Athens as Educator
Reflections on Ignorance and Formative Justice in Classical Experience
Reading is an engagement of the mind that changes the mind. . . .
James Boyd White
Plato
Plato has engendered a vast interpretative literature, which is indicative of his pedagogical power. Some of his works, usually described as the early, Socratic dialogs, are dramatically inconclusive, leaving the reader to make up his mind on the question at issue. Others, including the
Republic, are internally inconclusive in the sense that they include multiple explicit assertions that are clearly, on the surface of things, inconsistent with each other. These internal inconsistencies force readers to make a methodological choice. A reader can discount them and choose to attribute to Plato one or another consistent view reflected in that part of the text he deems to be indicative of what Plato really thought.

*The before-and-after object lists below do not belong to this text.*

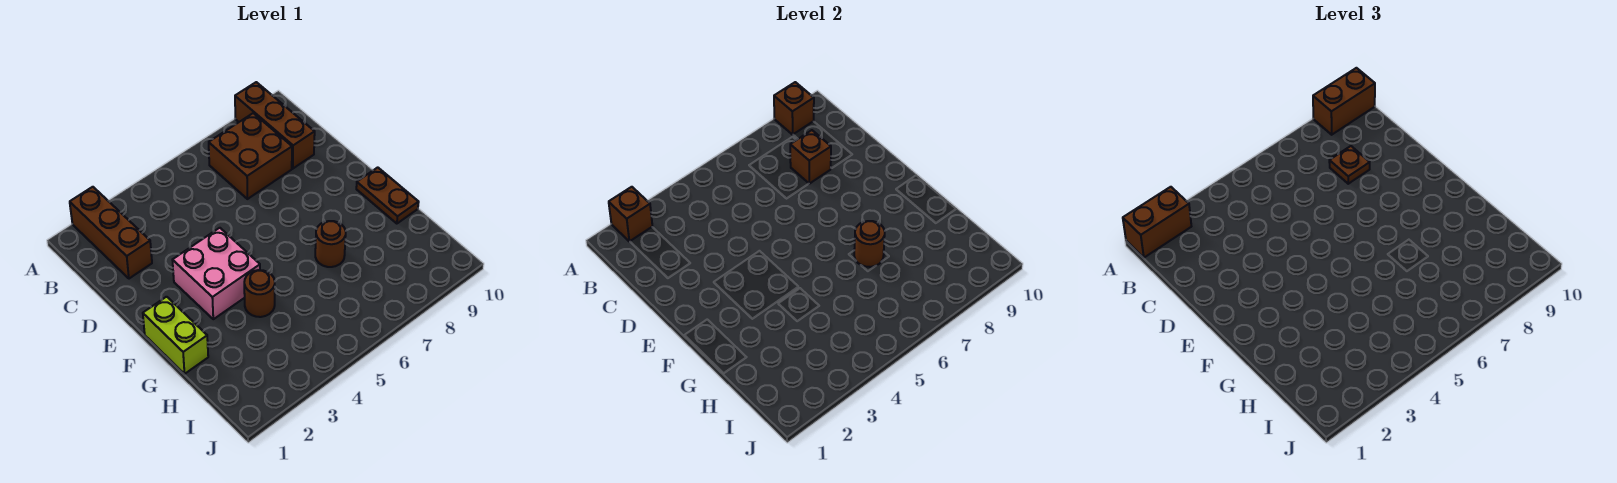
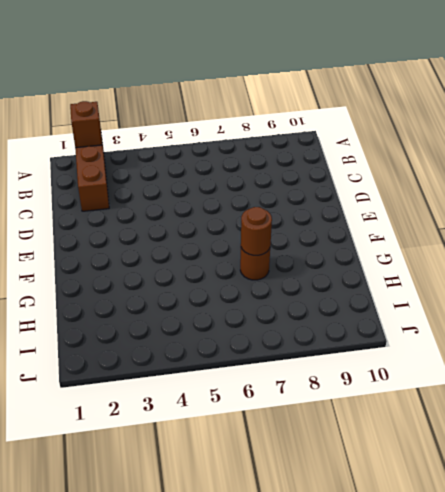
none -> brown brick A9:C9 level 1
none -> brown brick B7:C8 level 1
none -> pink brick E3:F4 level 1

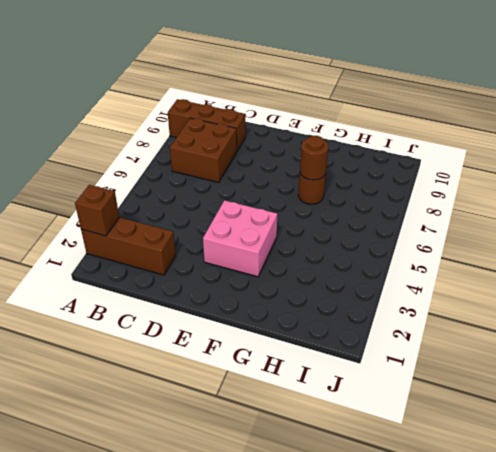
none -> lime brick F1:G1 level 1
none -> brown plate F10:G10 level 1
none -> brown round brick G4 level 1

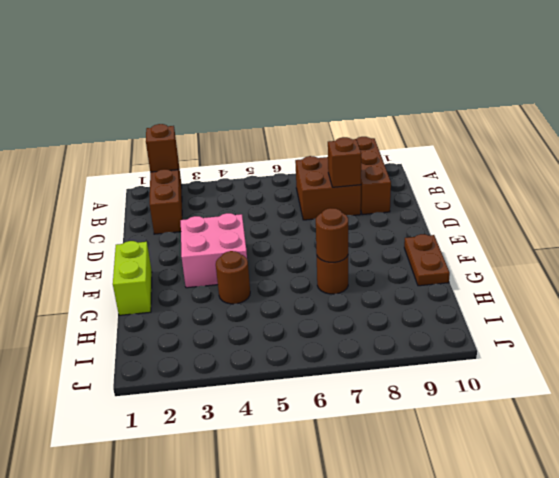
none -> brown brick A9 level 2
none -> brown brick A1:A2 level 3
none -> brown brick A9:A10 level 3

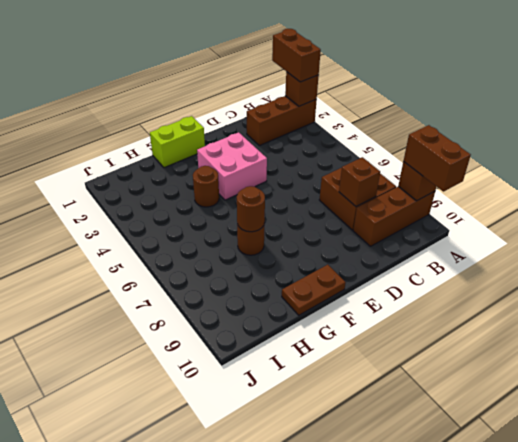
none -> brown plate C8 level 3

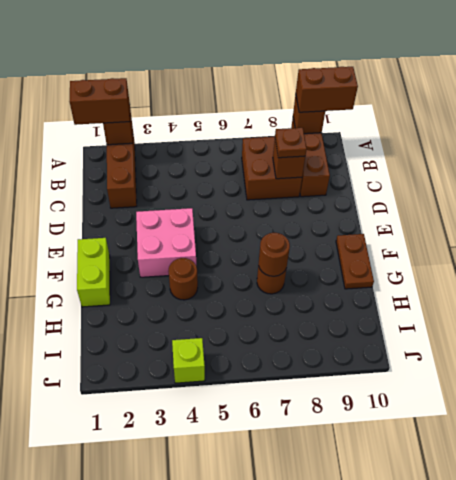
lime brick J4 level 1 -> none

This method produces closure suitable for preaching to the reader's choir, but by leaving out a lot it suggests that the particular message found in the work is really rather simple-minded. The alternative method strives for a reading of the text that encompasses the inconsistencies, seeing all the elements of it as intentional and potentially part of a reasoned whole. This method does not lead to closure, for it suggests that Plato tried to address through his work both things he, and his readers, might know, as well as the things he and we should know we do not know. This method leads, not to conviction, but to thoughtful commentary, different readers' thoughtful reflections on how they make sense of the work as a whole.